Ovarian cancer ranks fifth in cancer deaths among women, accounting for more deaths than any other cancer of the female reproductive system. Cancer Research UK estimates for ovarian cancer in the United Kingdom are:

  • Approximately 7,500 women will receive a new diagnosis of ovarian cancer per year.
  • Approximately 4,140 women will die from ovarian cancer.
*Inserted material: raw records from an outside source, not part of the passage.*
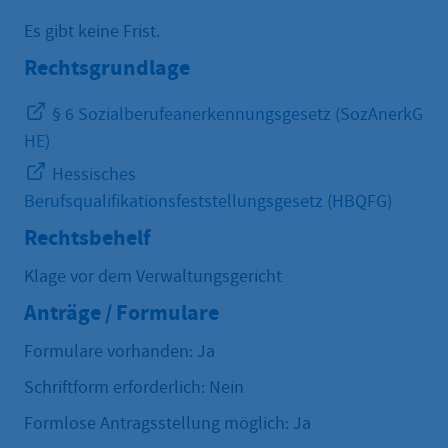
Es gibt keine Frist.
Rechtsgrundlage
§ 6 Sozialberufeanerkennungsgesetz (SozAnerkG
HE)
Hessisches
Berufsqualifikationsfeststellungsgesetz (HBQFG)
Rechtsbehelf
Klage vor dem Verwaltungsgericht
Anträge / Formulare
Formulare vorhanden: Ja
Schriftform erforderlich: Nein
Formlose Antragsstellung möglich: Ja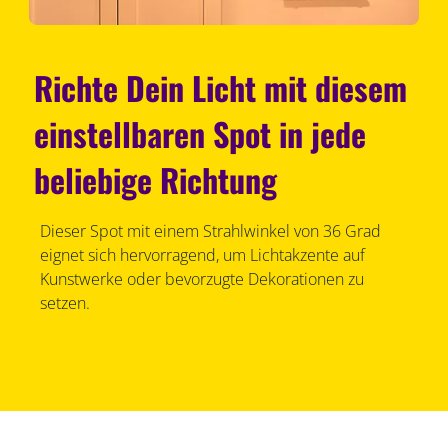
Richte Dein Licht mit diesem
einstellbaren Spot in jede
beliebige Richtung
Dieser Spot mit einem Strahlwinkel von 36 Grad
eignet sich hervorragend, um Lichtakzente auf
Kunstwerke oder bevorzugte Dekorationen zu
setzen.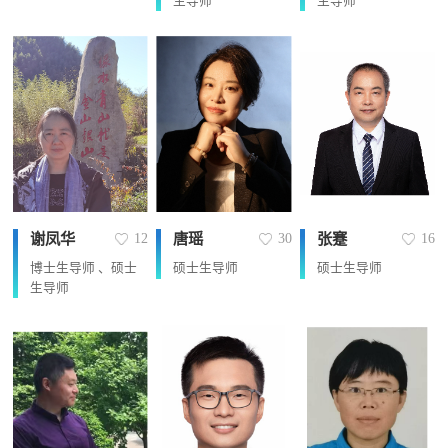
生导师
生导师
谢凤华
唐瑶
张蹇
12
30
16
博士生导师 、硕士
硕士生导师
硕士生导师
生导师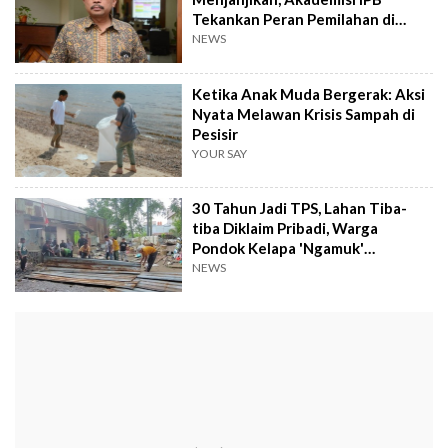
Tekankan Peran Pemilahan di
Masyarakat
NEWS
Ketika Anak Muda Bergerak: Aksi
Nyata Melawan Krisis Sampah di
Pesisir
YOUR SAY
30 Tahun Jadi TPS, Lahan Tiba-
tiba Diklaim Pribadi, Warga
Pondok Kelapa 'Ngamuk'
Robohkan Pagar
NEWS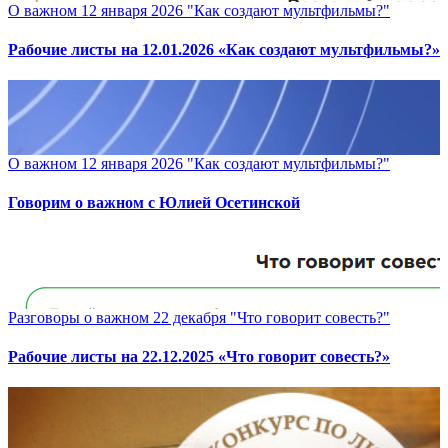
О важном 12 января 2026 "Как создают мультфильмы?"
Рабочие листы на 12.01.2026 «Как создают мультфильмы?»
О важном 12 января 2026 "Как создают мультфильмы?"
Говорим о важном с Юлией Осетинской
Разговоры о важном 22 декабря "Что говорит совесть?"
Рабочие листы на 22.12.2025 «Что говорит совесть?»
A woman’s risk of ovarian cancer during her lifetime is about one in 56. It is more common in white women than African American women. The risk of ovarian cancer increases with age, with most cases occurring in women over 60. However, having a family history of ovarian cancer or being of Ashkenazi Jewish descent may point to an individual carrying a genetic variant in one of several genes e.g. in BRCA1 and BRCA2 that are known to increase ovarian cancer risk. Up to 20% of ovarian cancer is due to genetic causes.  

When ovarian cancer is found in its early stages, long term survival is improved due to more complete tumour resection and more effective treatment. Ovarian cancer is difficult to diagnose through symptom presentation, as the symptoms are vague and present very often only when the cancer has spread beyond the ovaries.